Doyle is the author of "Love Warrior" and founded the nonprofit Together Rising, which raises money through Love Flash Mobs to help communities and people in crisis. The money being raised now, she said, will help lawyers protect children from abuse and harrowing conditions at immigration detention centers in the United States.

Holly Cooper’s warrior legal team will receive more than they or we ever thought possible — this money will get them to centers to inspect and investigate abuse, interview the children, remove them to protect their health and safety, and build legal cases to demand these atrocities end," Doyle shared.

Cooper is one of several lawyers who participate in inspections of immigration detention centers as part of what's known as the Flores settlement, an agreement started in the 1990s to oversee safety and sanitation at such facilities, according to NBC News and the Associated Press. As co-director of the law clinic at Davis she also helps defend immigrant children being detained.

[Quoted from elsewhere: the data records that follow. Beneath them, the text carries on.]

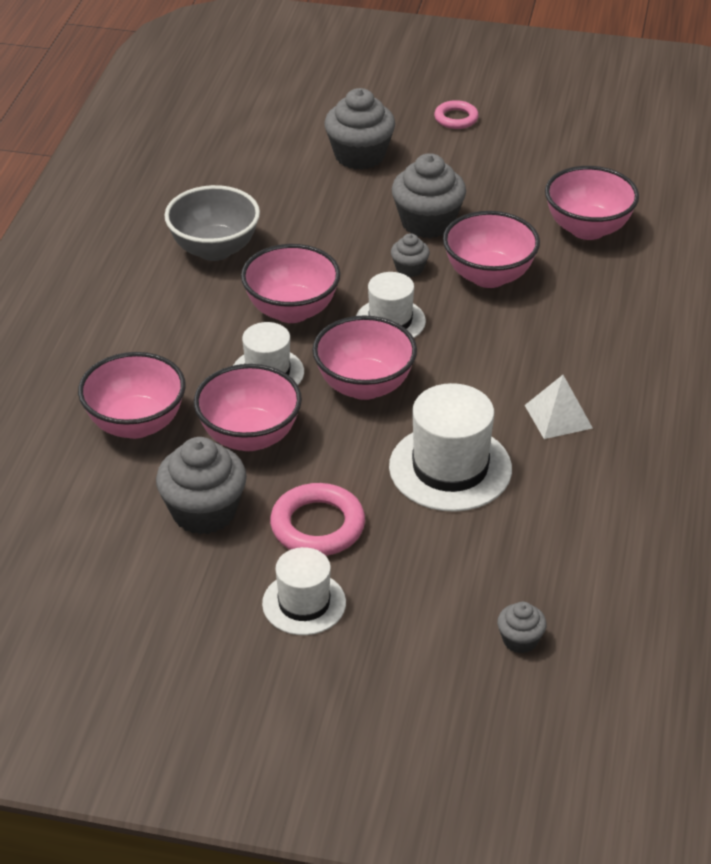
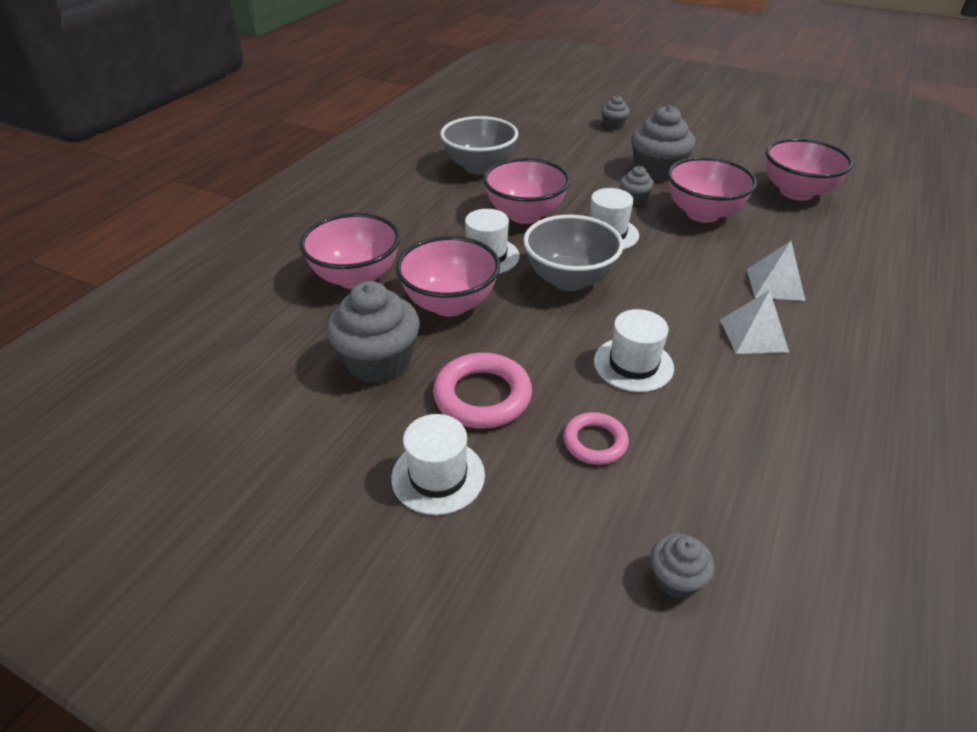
camera: 15 degrees right, 0 degrees up
pink bowl [313,316,417,400] -> grey bowl [523,215,623,291]
grey cupcake [324,88,395,170] -> grey cupcake [601,95,630,130], size x0.51
white hat [389,383,512,512] -> white hat [594,309,674,392], size x0.63
pink ring [434,100,479,129] -> pink ring moved to [563,412,629,465]
none -> white pyramid [747,241,806,301]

"In my 22 years of doing visits with children in detention, I have never heard of this level of inhumanity,” Cooper told the Associated Press about the conditions for children in detention centers right now.

This Love Flash Mob started with a social media post from Doyle with a haunting call to action: “Who will protect these imprisoned children — alone, sick terrified? Who will stop this child abuse? Who will hold the administration accountable for these horrors. You will."

Then she shared some heartbreaking details about the conditions children face in immigration detention centers. According to the Associated Press and NBC News, some of the children are wearing clothing covered in mucus and soaked in urine. None of children the lawyers interviewed had showered since crossing the border and most had untreated illnesses. Doyle's post shared similar stories of neglected young children.

Followers felt moved by the tragic details.

“My heart absolutely breaks for these babies,” one person wrote.

Another follower said her husband worked with Cooper to help children in detention centers.

“My husband is one of Holly’s lawyers," she wrote. "We are SO proud of him and he is now crying at this outpouring of help — he knows it will help get him back to help more kids. THANK YOU.”